Последние годы и месяцы царствования Александра II Победоносцев воспринимал как «роковое падение в какую-то бездну».


Только что назначенный обер-прокурор Синода со страхом наблюдал, как самодержавная монархия готова сама выпустить власть из рук своих. Гибель императора тяжко поразила Победоносцева: дети убили отца, пусть далеко не лучшего, но отцов не выбирают. Однако случившееся — не только горе и позор, это еще и наказ Божий.

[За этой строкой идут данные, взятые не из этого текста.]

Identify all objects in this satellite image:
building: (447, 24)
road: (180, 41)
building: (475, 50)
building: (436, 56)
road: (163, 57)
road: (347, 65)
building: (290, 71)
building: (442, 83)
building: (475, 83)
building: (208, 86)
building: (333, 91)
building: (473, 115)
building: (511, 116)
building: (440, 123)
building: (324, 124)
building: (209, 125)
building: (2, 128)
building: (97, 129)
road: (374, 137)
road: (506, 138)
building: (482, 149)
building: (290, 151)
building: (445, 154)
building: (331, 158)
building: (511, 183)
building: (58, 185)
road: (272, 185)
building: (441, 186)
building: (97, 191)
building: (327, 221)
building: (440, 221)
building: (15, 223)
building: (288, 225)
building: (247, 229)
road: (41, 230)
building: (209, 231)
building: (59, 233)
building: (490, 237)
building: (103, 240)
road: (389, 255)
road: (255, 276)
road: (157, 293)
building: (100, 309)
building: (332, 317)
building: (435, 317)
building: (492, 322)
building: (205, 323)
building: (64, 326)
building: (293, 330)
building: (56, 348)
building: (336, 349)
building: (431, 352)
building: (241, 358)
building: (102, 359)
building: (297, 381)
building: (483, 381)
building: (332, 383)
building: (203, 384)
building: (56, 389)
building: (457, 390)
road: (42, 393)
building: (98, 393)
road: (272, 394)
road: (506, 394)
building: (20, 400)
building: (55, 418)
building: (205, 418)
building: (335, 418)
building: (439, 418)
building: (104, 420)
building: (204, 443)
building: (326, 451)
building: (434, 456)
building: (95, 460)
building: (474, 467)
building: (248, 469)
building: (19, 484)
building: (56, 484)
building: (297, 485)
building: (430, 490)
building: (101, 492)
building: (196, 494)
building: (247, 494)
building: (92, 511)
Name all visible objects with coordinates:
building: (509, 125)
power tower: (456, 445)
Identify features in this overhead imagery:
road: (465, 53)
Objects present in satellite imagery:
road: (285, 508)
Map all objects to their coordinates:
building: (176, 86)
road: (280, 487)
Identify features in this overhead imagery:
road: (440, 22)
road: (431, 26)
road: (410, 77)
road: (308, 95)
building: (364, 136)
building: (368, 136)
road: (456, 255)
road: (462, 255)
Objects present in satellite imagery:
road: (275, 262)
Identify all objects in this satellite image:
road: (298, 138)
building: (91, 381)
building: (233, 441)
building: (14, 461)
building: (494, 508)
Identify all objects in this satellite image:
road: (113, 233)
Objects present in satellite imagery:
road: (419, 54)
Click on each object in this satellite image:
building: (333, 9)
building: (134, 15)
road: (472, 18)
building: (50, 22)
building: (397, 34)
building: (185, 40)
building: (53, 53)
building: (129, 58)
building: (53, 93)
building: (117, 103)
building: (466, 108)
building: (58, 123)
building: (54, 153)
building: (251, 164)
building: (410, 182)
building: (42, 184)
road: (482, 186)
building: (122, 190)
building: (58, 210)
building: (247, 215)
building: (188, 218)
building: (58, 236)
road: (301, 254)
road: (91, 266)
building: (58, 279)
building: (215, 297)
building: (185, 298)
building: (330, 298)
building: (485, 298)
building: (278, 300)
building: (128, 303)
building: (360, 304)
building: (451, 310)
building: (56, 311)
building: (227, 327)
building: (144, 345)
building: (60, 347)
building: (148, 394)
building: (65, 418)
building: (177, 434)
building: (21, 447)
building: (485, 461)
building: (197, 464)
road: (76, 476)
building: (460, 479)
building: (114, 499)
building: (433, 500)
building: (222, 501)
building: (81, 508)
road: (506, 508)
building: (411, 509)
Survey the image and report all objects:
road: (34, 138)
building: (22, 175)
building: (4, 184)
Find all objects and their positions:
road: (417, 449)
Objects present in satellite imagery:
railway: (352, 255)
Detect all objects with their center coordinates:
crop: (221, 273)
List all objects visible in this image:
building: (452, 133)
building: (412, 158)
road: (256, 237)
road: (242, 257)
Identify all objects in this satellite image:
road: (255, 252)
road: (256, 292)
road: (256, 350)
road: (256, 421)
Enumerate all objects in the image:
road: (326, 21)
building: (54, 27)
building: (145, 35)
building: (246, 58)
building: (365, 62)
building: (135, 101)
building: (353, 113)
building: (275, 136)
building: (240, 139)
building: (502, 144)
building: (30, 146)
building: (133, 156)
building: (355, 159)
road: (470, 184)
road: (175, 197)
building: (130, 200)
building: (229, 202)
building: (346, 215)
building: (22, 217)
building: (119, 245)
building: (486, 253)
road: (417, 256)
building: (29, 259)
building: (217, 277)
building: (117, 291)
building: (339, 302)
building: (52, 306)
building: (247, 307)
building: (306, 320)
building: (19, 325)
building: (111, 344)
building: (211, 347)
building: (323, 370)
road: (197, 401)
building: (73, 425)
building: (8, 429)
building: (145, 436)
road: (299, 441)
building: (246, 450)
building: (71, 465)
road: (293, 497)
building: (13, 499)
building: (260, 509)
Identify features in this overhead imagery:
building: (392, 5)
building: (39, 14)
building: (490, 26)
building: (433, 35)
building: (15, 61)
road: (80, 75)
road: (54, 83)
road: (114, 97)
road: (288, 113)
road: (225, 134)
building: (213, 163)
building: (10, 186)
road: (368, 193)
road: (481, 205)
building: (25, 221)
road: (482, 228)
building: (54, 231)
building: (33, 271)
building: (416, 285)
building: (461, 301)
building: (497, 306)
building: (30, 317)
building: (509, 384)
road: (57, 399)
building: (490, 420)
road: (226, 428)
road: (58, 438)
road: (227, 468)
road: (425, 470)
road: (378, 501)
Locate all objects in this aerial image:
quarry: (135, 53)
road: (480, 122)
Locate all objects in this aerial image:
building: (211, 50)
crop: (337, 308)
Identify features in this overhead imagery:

И наказ этот надо понять, чтобы спасти Россию. «Неужели все пойдет по-прежнему? — т. е. опять будут разговоры о парламентском «громоотводе», о либерализации, конституции», — восклицает Победоносцев.


В сложившихся обстоятельствах он видел только один путь к спасению страны — укрепление самодержавной власти. «Дьявольским словом соблазна звучало предложение ослабить ответственность, разделить власть, отказаться от жертвенного пути и забыться в «блеске правления» монарха, «царствующего, но не управляющего»», — полагал Победоносцев. Но в мае 1882 г. эта идея готова была войти в плоть государственной политики с подачи графа Игнатьева, министра внутренних дел, подготовившего проект манифеста о созыве Земского собора для «великого единения царя и земли: единения в любви, уже не только властной и покорной, но и советной». Собор рассматривался многими либералами как первый шаг к конституционной монархии в России.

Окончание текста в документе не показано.